In his article for the
Syracuse Law Review,
'Jim Crow & the Regulation of Boxing in New York State', Albany Law School Government Lawyer in Residence Bennet Liebman outlines the murky legal status of prize-fighting in the years prior to the establishment of the first State Athletic Commission in the Frawley Law of 1911, just one year after Bellows exhibited
Both Members. It is a history of official illegality and unofficial circumvention, which pivoted on the distinction between private and public. The 1900 Lewis Law, supported by Theodore Roosevelt, had outlawed public boxing matches. If, however, members of an athletic club wished to engage in a bout with their fellow club members in attendance, this was their own private affair.

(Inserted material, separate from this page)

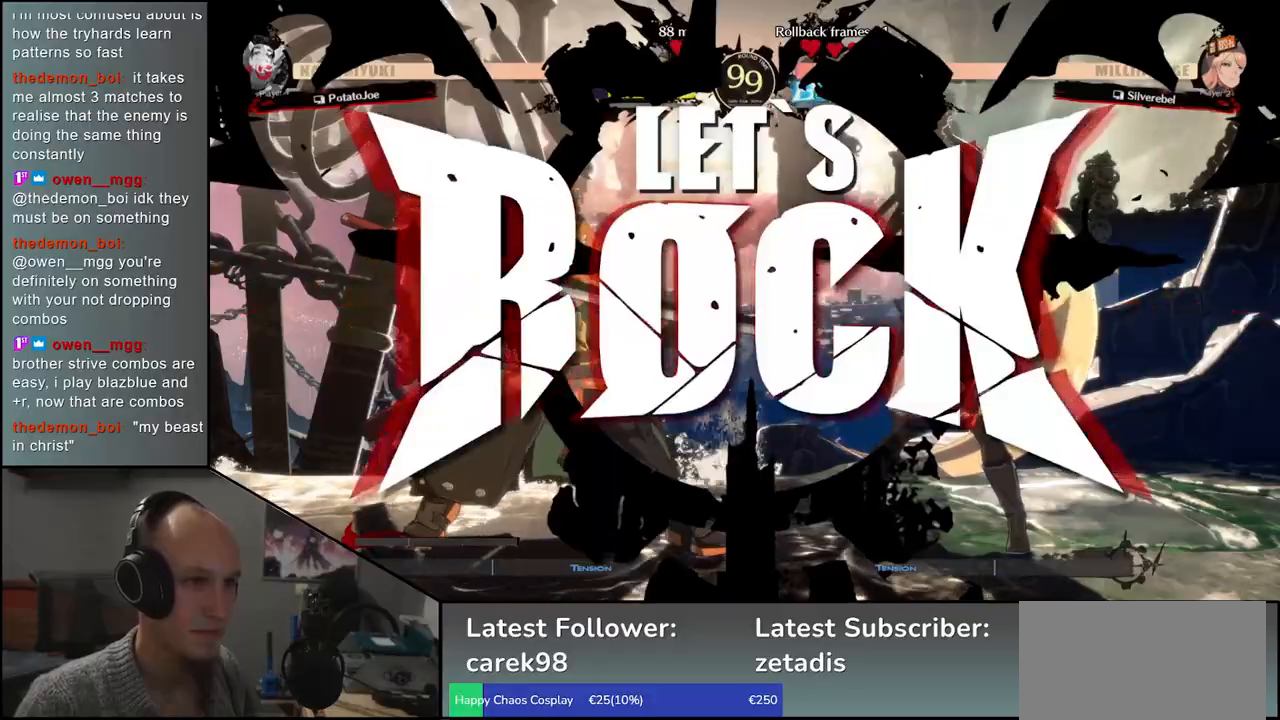
{"buttons": ["L1"], "left_stick": "right", "events": [[233, "left_stick", "down"], [283, "left_stick", "right"], [317, "L1", "down"]]}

And this created the loophole exploited by clubs like Sharkey's, which would swear in fighters as 'members' for the duration of their bouts, present them as such to their audience - and rescind their membership as soon as the fight was over. Far from being an ode to warrior equality, the title of Bellows' painting is a bitter acknowledgement of hypocrisy and exploitation. On paper, there is no division between the 'club members' beating each other to a pulp in the ring and those who watch them do so, grinning with delight; but the reality is that their membership ends at the ring ropes and with the final bell. And, beyond his merely expressive skills, the reason Bellows' painting has endured is that it captures a truth about boxing in the United States: that it is a sport which, shielded by the merest pretence of Corinthian athleticism, has always been a spectacle of exploitation and exclusion, in which the privilege of membership in the club that is America depends not so much on merit or virtue but on how well black and working class bodies can thrill the white and well-fed faces in the crowd. No fighter's career has embodied that truth more than Mike Tyson: and the circumstances of his most recent bout, an undignified shuffle around the ring with a vacuous YouTube celebrity, tell us nothing good about the state of membership in Club America today.
Like every great black boxer since Jack Johnson, Tyson represented a challenge to white audiences that went beyond his technical superiority. Each fighter has embodied that challenge in a different way, depending on their times: before Tyson, for example, Muhammad Ali confronted racism with a clear moral force that chimed with the age of the Civil Rights movement and black liberation, refusing to fight in Vietnam, changing his name as a result of his engagement with Islam, and entering legend by reclaiming the title he was stripped of in his epic fight with George Foreman in Kinshasa, where his rope-a-dope strategy saw him transition from a dancing trickster into the embodiment of the MLK-era maxim that you had to learn to take a punch to win.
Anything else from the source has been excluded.